Il risultato di questi ultimi concitati anni è un paese in emergenza, con un governo riformista non sostenuto dal parlamento fortemente conservatore.
Questo complicato contesto è oggetto principale della discussione internazionale, senza però che ci sia un effettivo interesse da parte dei media di raccontare come sia vivere in Iran. Fariba Hachtroudi, scrittrice iraniana, si batte da molti anni per raccontare un paese diverso. Sostiene infatti che in Europa non ci sia una profonda conoscenza di cosa accada in Medioriente. “Cosa bisogna fare dunque? Venire in Iran e dare un’immagine esatta di ciò che accade in questo paese”, dice in un’intervista rilasciata ad arabpress.eu.

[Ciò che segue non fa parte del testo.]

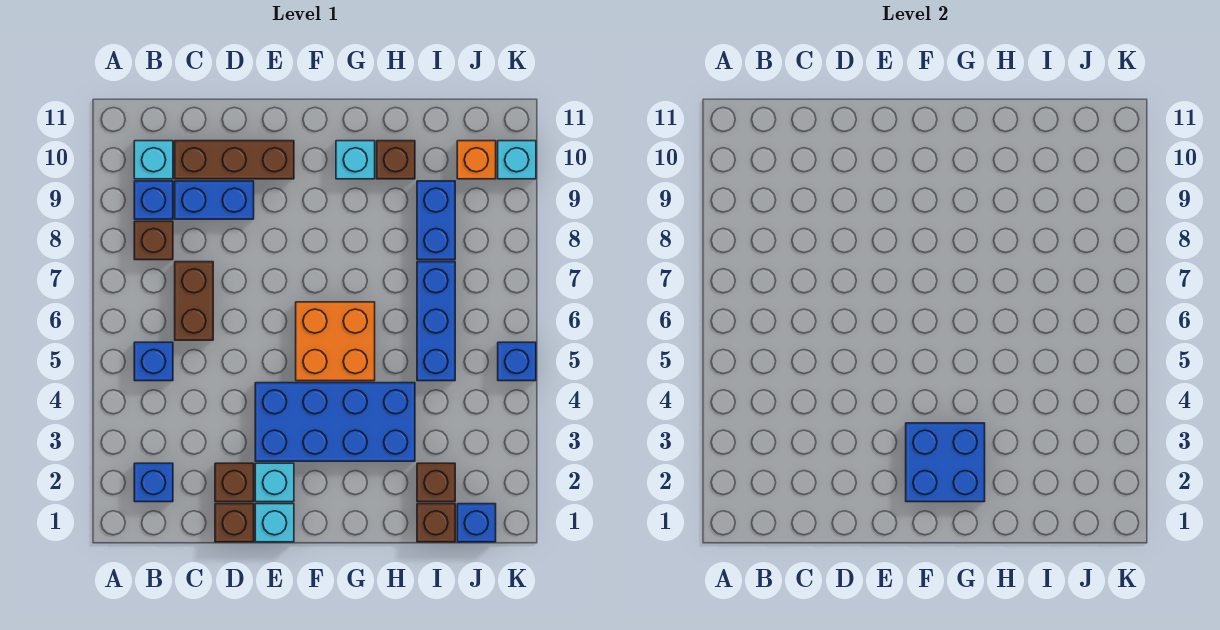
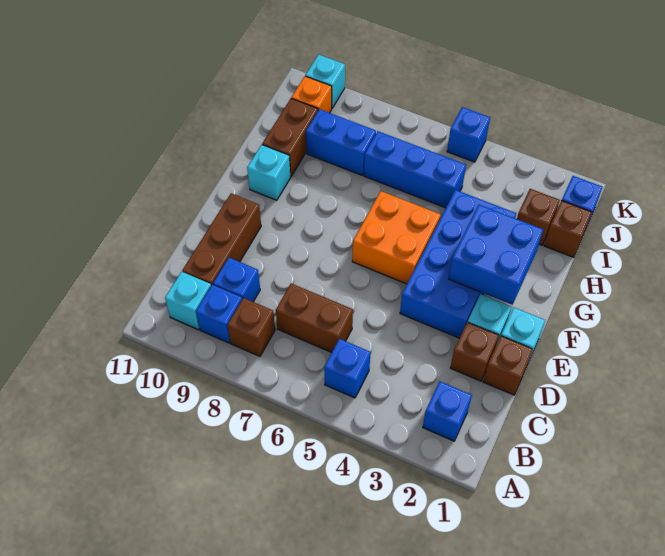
blue brick C9:D9 level 1 -> blue brick C9 level 1
brown brick H10 level 1 -> brown brick H10:I10 level 1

La scrittrice denuncia un paese pieno di contraddizioni: da un lato, la cultura è considerata un fondamento portante della società, l’istruzione giovanile è diffusa e di ottimo livello; dall’altro, la forte corruzione, la privazione di molte libertà personali e la forte instabilità economica hanno portato il popolo all’esasperazione. Essere iraniani nel 2020, dunque, significa dover convivere ogni giorno con la sensazione di essere seduti su un forziere d’oro, senza possederne le chiavi. Fariba confida nel popolo iraniano, è convinta che possa salvarsi da solo e che anzi nessun paese estero debba intervenire. È però anche molto lucida nel rendersi conto che se dovesse crollare completamente l’equilibrio fra il popolo e lo stato, l’Iran si vedrebbe esposto alle interferenze dei paesi esteri, pronti a sostenere una fazione piuttosto che l’altra, approfittando della situazione politica per ottenere benefici sull’importazione di petrolio. Fariba si rivolge a noi, chiedendoci di non fermarci alla superficie dei fatti di cronaca, ma di spingerci oltre e non considerare il Medioriente come una fonte di ricchezza, ma come la casa di persone con un volto, una storia, e una complicatissima vita da affrontare. L’invito principale che ci fa è quello di non confondere il popolo con il governo che, in paesi come l’Iran, sono ben lungi da essere la medesima cosa.
Jean-Paul Sartre disse che “quando il ricco fa la guerra, è il povero a morire”. Per l’Iran non si parla di una guerra in campo aperto, ma di una guerra di stampo politico-economico. Di qualsiasi genere di guerra si parli, infine, sono sempre i più deboli a scontare le pene conseguenti alle scelte dei più forti.